===== Фрагмент документа

Галина Кудымова, Коми-пермяцкий национальный драматический театр им. М. Горького

Всех героинь Галины Кудымовой можно было бы занести в Красную книгу, если бы существовала Красная книга людей и человеческих типов. Они глядят спокойно и внимательно, как рубенсовская Флора из загадочной глубины мира.

Ее героини полны уверенной радости, налиты до краев покоем. О них всегда можно сказать простое «мудрые женщины», а можно «себе на уме». Непознаваемая непростая простота. В том, как Кудымова ведет роль, всегда проявляется почти невозможная сегодня ренессансная полнота бытия. Она принимает печаль и радость, страдание и смех одинаково достойно, ибо все, что ей встречается, исходит к общему потоку жизни.

==========

* _Задания_:
[A] Перечислите всё, что Кудымова, согласно фрагменту о ней, принимает одинаково достойно.
[B] Напишите продолжение фрагмента о Галине Кудымовой, начав сразу после его последнего предложения.

===== Содержимое набора данных

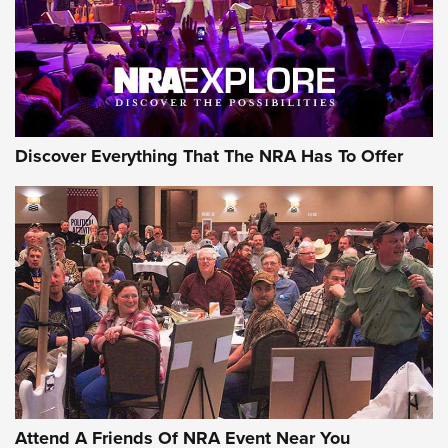
REVIEWS
REVIEWS
NRA GUN OF THE WEEK
Discover Everything That The NRA Has To Offer
Gun of the Week: EAA Girsan Witness2311
CMXX | An Official Journal Of The NRA
EAA CORP
,
EAA GIRSAN WITNESS 2311
,
EAA CMXX WITNESS2311
DOUBLE STACK
Attend A Friends Of NRA Event Near You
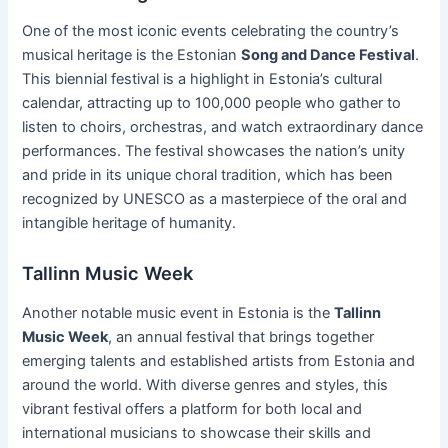
One of the most iconic events celebrating the country’s
musical heritage is the Estonian
Song and Dance Festival
.
This biennial festival is a highlight in Estonia’s cultural
calendar, attracting up to 100,000 people who gather to
listen to choirs, orchestras, and watch extraordinary dance
performances. The festival showcases the nation’s unity
and pride in its unique choral tradition, which has been
recognized by UNESCO as a masterpiece of the oral and
intangible heritage of humanity.
Tallinn Music Week
Another notable music event in Estonia is the
Tallinn
Music Week
, an annual festival that brings together
emerging talents and established artists from Estonia and
around the world. With diverse genres and styles, this
vibrant festival offers a platform for both local and
international musicians to showcase their skills and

==========

* _Ответы к заданиям_:
[A] Печаль, радость, страдание, смех.

[B]
Кудымова может быть хитрой, дерзкой, резкой, визгливой, смешной, яростной, красивой и нелепой, справедливой или жестокой, но ее сотни разных проявлений и эмоций в итоге всегда собираются в единый поток, отчего сама она бурлит, как река. Уколешь — и брызнет фонтан жизни. Но вместе с тем она и спокойна, как река, которая разлилась во все свои берега. Этого покоя настолько много, что порой кажется, в Кудымовой вообще нет нервов, неврозов, конвульсий, всего того, без чего невозможно представить себе человека сегодня. Она стоит на земле крепко, питаясь ее соками, питаясь ее мудростью и мудростью сотен поколений женщин, живших здесь до нее.


Г. Кудымова в спектакле «Саня, Ваня, с ними Римас». Коми-Пермяцкий драматический театр

Это есть и в ее пении, очень народном, очень свободном. Великая народная простота. Кудымовские героини знают о жизни больше всех, знают что-то такое, что никак не выразить. В самых простых бытовых действиях, движениях всегда есть нечто значимое, нечто, с помощью чего и поддерживается жизнь. Когда ее женщины смеются, подмигивают, когда они утешают и кормят, тогда это знание и передается, как краюха хлеба или стакан молока.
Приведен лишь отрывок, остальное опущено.